This project is part of the Data Streaming Nanodegree program, from Udacity. I will implement a streaming application using Apache Spark Structured Streaming to ingest data and a Kafka server to produce data related to San Francisco crime incidents, extracted from Kaggle.
The project requires Python 3.6 and the following:
- Spark 2.4.3
- Scala 2.11.x
- Java 1.8.x
- Kafka build with Scala 2.11.x
After the installation, set up your python environment to run the code in this repository, create a new environment with Anaconda, and install the dependencies.
$ conda create --name kafka-spark python=3.6
$ source activate kafka-spark
$ pip install -r requirements.txt
In a terminal or command window, navigate to the top-level project directory (that contains this README) and run the following commands.
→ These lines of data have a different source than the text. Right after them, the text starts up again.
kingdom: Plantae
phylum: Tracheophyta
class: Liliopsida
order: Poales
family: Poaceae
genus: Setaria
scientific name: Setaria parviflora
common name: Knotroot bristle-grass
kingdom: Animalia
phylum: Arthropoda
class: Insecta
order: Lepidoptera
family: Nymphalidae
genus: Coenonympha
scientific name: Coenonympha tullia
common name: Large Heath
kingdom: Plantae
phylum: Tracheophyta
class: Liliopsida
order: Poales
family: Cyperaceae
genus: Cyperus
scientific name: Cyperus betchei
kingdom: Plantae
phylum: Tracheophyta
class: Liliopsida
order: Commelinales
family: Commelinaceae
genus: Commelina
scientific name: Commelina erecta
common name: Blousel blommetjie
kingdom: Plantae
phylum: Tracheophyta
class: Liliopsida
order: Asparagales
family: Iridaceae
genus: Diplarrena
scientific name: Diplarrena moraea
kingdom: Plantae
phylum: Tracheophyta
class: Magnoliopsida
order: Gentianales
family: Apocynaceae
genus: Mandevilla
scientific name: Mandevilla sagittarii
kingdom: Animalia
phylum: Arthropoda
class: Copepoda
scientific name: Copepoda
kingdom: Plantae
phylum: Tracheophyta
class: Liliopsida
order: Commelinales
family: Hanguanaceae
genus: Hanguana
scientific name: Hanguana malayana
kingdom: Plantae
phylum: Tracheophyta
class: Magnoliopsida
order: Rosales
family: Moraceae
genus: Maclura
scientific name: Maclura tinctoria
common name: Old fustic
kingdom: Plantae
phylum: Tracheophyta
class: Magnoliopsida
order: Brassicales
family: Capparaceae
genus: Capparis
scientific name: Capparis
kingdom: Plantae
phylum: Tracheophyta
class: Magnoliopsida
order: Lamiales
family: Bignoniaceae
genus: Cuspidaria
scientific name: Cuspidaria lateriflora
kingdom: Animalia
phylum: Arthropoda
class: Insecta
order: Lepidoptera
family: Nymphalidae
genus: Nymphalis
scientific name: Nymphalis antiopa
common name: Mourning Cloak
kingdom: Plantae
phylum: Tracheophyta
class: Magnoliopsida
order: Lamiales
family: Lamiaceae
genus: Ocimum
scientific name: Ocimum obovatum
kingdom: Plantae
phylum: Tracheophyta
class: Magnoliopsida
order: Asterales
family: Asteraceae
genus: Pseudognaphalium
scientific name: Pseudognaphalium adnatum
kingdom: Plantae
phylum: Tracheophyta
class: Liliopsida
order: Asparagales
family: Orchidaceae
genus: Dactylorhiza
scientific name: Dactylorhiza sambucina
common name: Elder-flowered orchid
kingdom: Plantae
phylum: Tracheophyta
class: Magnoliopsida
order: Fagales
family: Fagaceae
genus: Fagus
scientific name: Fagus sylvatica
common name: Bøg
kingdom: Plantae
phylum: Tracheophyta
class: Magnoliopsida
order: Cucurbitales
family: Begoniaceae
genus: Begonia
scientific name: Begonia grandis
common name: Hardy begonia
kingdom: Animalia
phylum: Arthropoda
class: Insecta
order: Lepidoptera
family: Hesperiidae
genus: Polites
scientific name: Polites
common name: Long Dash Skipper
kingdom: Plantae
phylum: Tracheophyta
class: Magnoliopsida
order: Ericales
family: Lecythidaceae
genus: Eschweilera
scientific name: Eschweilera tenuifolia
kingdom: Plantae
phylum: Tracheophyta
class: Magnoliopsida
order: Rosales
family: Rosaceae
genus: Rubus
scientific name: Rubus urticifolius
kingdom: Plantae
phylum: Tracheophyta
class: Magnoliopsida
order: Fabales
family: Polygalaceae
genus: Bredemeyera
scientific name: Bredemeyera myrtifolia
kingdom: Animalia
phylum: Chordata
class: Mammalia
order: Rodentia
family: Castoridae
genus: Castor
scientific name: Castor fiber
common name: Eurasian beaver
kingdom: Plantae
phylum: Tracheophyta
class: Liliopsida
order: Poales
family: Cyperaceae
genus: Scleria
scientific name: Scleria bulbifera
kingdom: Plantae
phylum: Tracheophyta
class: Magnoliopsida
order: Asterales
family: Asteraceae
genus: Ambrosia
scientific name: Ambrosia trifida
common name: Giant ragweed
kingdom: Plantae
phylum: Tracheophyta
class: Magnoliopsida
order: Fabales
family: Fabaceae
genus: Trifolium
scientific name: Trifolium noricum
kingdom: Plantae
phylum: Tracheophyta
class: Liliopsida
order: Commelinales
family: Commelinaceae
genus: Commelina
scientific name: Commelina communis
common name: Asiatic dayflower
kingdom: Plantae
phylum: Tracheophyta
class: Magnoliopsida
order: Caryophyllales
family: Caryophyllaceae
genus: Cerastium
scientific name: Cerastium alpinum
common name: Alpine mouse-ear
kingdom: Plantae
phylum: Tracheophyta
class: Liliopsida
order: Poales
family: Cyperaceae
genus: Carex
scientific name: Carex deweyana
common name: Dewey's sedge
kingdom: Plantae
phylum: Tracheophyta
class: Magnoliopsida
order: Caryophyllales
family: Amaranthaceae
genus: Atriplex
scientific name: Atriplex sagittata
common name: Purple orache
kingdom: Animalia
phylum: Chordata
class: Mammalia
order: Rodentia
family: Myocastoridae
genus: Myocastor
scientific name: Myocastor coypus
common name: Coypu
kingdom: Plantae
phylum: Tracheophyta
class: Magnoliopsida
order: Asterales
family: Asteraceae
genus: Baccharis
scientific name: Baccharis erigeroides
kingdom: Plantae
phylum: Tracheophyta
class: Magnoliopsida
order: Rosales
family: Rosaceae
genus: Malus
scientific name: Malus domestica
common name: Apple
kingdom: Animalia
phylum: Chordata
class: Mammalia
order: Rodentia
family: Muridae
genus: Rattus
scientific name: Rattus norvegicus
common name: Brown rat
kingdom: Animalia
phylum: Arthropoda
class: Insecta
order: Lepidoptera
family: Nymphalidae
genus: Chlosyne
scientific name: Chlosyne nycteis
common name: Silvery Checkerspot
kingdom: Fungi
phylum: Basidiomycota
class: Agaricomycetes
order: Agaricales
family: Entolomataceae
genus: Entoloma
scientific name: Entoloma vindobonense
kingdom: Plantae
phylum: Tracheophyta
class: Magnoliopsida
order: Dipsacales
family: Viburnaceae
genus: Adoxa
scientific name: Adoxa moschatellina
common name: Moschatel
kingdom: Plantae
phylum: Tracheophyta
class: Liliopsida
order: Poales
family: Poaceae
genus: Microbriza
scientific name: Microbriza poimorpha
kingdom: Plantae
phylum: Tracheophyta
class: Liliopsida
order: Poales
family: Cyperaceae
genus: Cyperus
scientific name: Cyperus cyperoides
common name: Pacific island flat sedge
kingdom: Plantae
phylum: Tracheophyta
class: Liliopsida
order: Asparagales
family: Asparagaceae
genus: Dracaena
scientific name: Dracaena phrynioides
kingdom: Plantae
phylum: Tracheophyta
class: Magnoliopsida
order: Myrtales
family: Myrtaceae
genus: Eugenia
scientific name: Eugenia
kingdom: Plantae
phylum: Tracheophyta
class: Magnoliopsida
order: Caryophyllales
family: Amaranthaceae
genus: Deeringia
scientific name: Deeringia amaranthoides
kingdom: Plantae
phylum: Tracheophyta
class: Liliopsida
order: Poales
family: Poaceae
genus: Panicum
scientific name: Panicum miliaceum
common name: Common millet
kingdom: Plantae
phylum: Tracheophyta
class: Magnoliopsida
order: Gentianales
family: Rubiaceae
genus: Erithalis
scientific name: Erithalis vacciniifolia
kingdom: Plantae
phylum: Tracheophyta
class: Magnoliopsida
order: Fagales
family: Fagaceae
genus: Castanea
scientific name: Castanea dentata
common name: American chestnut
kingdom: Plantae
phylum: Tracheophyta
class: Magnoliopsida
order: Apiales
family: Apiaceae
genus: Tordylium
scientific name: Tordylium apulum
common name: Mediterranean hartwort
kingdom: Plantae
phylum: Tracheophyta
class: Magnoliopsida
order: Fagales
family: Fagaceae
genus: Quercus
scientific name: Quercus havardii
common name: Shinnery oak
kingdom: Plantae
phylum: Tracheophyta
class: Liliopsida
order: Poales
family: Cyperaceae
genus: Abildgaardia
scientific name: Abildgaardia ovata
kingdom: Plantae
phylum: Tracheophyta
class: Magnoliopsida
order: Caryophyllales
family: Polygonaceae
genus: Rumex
You’ll need to open up several terminal tabs to execute each command:
$ cd scripts/
$ . start.sh
$ . start-zookeeper.sh
$ . start-kafka-server.sh
$ . start-broker.sh
Finally, after starting up all the services, you can ingest data using a Kafka consumer or using Spark. Again, navigate to the top-level project directory:
$ python consumer_server.py
$ spark-submit --packages org.apache.spark:spark-sql-kafka-0-10_2.11:2.3.4 --master local[*] data_stream.py
All screenshots are available in the screenshots/ folder.
1. How did changing values on the SparkSession property parameters affect the throughput and latency of the data?
Depending on the startup parameters used, we can fine-tune both latency and throughput to our requirements. For example, processedRowsPerSecond
makes the application ingests more data per second, leading to higher throughput.
2. What were the 2-3 most efficient SparkSession property key/value pairs? Through testing multiple variations on values, how can you tell these were the most optimal?
I tested different values to the parameters bellow, and 200 to the first two presented the best performance:
spark.streaming.kafka.maxRatePerPartition
spark.streaming.kafka.processedRowsPerSecond
spark.streaming.backpressure.enabled
spark.default.parallelism
spark.sql.shuffle.partitions
The contents of this repository are covered under the MIT License.